#### Work task
The needed output is the run of lines below from the one containing "thumb ip: (123, 5)" through the one containing "index tip: (65, 81)", copied exactly and free of pictures.

#### The data
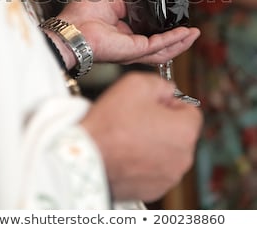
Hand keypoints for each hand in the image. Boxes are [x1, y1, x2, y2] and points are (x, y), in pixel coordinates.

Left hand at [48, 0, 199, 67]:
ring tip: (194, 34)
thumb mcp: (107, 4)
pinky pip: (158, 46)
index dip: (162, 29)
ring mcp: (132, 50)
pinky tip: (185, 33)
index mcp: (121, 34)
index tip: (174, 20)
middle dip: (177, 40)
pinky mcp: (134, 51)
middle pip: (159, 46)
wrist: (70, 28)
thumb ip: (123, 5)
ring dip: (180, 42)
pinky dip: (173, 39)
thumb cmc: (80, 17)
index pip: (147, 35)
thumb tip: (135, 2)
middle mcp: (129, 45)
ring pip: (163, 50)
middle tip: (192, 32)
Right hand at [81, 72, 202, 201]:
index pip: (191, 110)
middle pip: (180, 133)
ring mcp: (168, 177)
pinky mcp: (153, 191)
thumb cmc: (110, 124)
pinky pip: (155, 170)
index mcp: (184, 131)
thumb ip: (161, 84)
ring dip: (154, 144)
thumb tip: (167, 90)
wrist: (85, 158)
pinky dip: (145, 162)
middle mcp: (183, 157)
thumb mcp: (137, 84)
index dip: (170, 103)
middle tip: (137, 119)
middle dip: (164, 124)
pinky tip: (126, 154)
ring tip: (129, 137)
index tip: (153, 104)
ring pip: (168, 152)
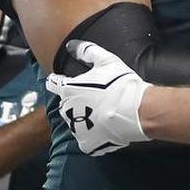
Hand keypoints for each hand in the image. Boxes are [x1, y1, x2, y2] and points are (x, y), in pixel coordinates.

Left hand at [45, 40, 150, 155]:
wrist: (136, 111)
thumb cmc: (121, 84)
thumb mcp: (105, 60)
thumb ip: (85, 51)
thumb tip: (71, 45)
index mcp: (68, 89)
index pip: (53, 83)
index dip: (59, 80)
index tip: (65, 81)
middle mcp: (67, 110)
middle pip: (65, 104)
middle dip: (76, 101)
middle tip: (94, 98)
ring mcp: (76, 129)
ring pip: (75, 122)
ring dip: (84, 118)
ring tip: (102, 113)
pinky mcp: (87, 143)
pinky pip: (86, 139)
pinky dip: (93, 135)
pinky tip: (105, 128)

* * *

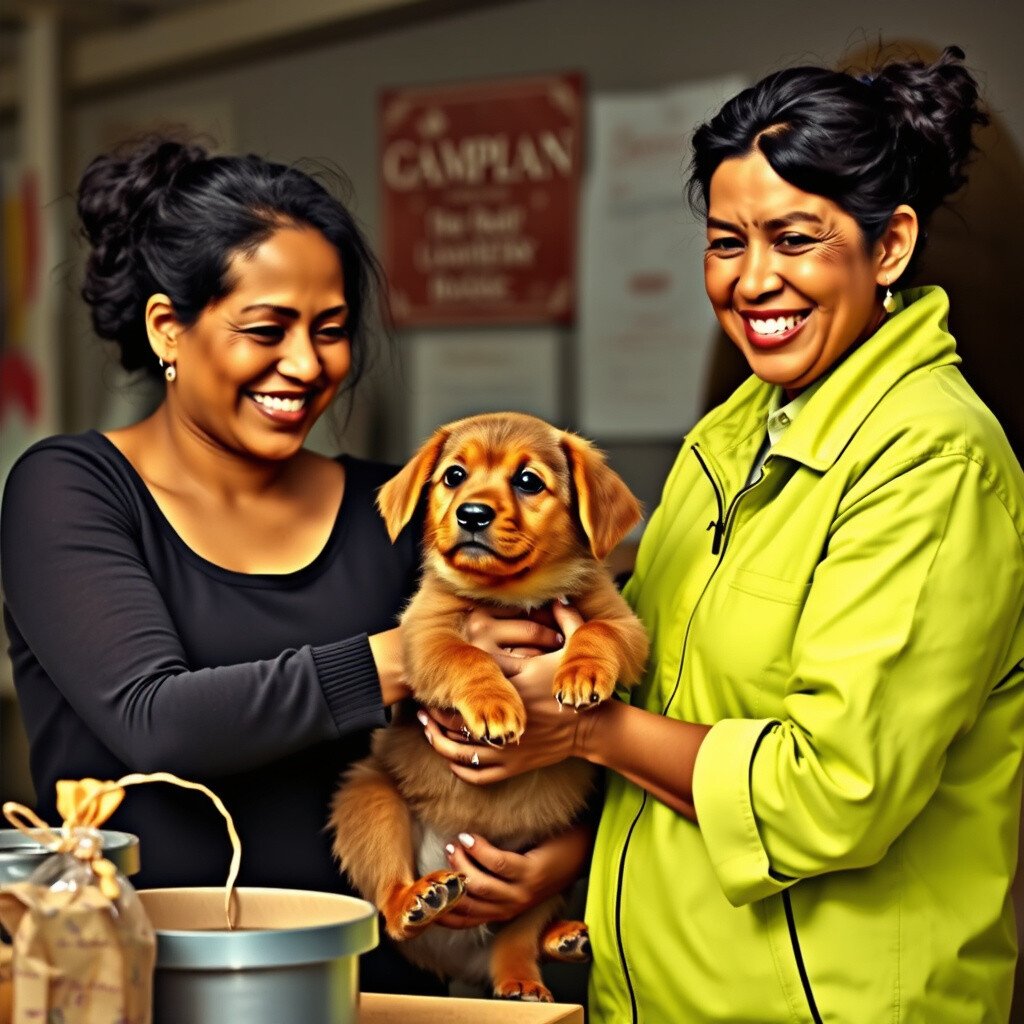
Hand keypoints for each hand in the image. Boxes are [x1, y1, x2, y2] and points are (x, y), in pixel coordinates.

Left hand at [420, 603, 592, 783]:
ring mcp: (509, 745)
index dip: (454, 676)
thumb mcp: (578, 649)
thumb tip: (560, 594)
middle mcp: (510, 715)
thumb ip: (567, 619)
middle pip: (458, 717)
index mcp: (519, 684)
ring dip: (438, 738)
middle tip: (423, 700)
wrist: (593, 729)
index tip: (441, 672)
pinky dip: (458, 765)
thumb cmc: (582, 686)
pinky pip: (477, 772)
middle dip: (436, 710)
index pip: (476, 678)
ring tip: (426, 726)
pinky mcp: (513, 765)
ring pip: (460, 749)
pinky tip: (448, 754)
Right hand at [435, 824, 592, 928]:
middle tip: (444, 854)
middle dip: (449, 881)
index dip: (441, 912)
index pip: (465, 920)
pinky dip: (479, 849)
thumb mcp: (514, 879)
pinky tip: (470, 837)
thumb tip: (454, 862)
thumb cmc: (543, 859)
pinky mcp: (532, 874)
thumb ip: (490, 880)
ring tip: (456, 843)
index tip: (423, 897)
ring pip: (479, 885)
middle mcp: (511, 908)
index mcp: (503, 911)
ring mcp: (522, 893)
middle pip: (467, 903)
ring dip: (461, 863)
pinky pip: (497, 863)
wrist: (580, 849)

==

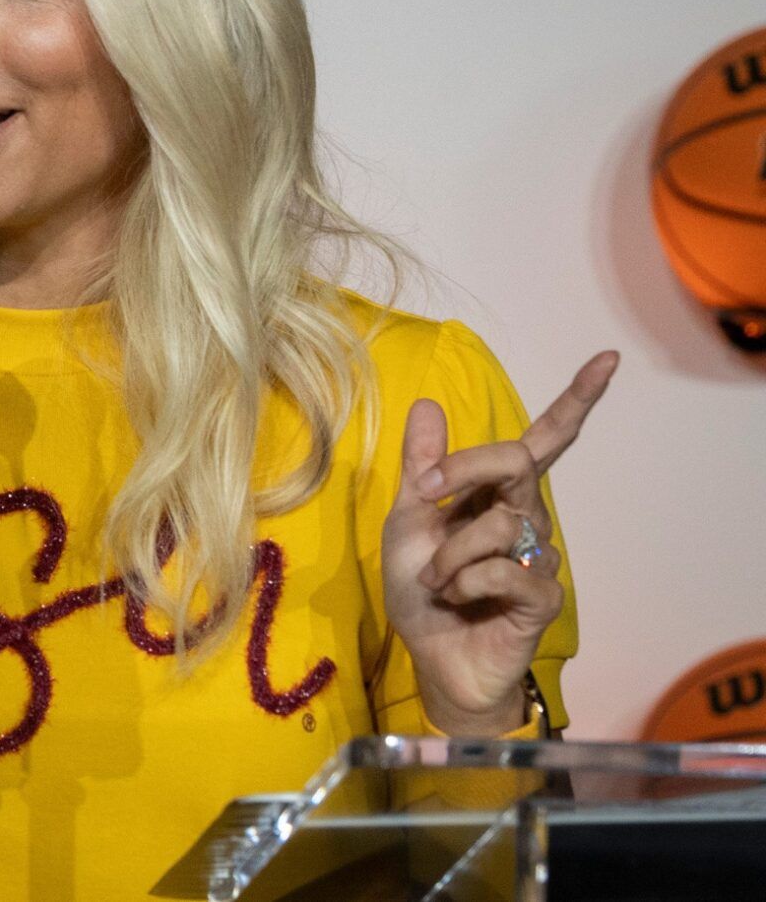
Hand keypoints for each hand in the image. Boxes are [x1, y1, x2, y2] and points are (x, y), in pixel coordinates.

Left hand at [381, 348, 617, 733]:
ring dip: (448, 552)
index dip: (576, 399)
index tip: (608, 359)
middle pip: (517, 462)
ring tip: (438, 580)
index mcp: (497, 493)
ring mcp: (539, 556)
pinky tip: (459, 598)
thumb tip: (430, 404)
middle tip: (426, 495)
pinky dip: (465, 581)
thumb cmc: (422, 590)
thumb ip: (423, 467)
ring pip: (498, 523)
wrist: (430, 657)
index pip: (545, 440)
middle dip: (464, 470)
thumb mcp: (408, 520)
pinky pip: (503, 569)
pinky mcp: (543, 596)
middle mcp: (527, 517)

#### Answer section
thumb ip: (123, 5)
ring dip: (180, 42)
pinky dip: (173, 39)
thumb cmc: (80, 17)
index pip: (147, 35)
thumb tip: (135, 2)
middle mcp: (129, 45)
ring pip: (163, 50)
middle tip: (192, 32)
Right hand at [81, 72, 202, 201]:
index pip: (191, 110)
middle pip: (180, 133)
ring mcp: (168, 177)
pinky mcp: (153, 191)
thumb cmc: (110, 124)
pinky pip: (155, 170)
index mcp: (184, 131)
thumb ip: (161, 84)
ring dip: (154, 144)
thumb tip: (167, 90)
wrist: (85, 158)
pinky dip: (145, 162)
middle mcp: (183, 157)
thumb mcp: (137, 84)
index dip: (170, 103)
middle tip: (137, 119)
middle dip: (164, 124)
pinky tip: (126, 154)
ring tip: (129, 137)
index tip: (153, 104)
ring pip: (168, 152)
Hand keypoints for each hand in the image. Boxes are [x1, y1, x2, y2] and points are (x, y), in pixel coordinates.

Left hand at [45, 40, 150, 155]:
wrist: (136, 111)
thumb cmc: (121, 84)
thumb mcp: (105, 60)
thumb ip: (85, 51)
thumb tip: (71, 45)
index mcp: (68, 89)
index pip: (53, 83)
index dip: (59, 80)
index tip: (65, 81)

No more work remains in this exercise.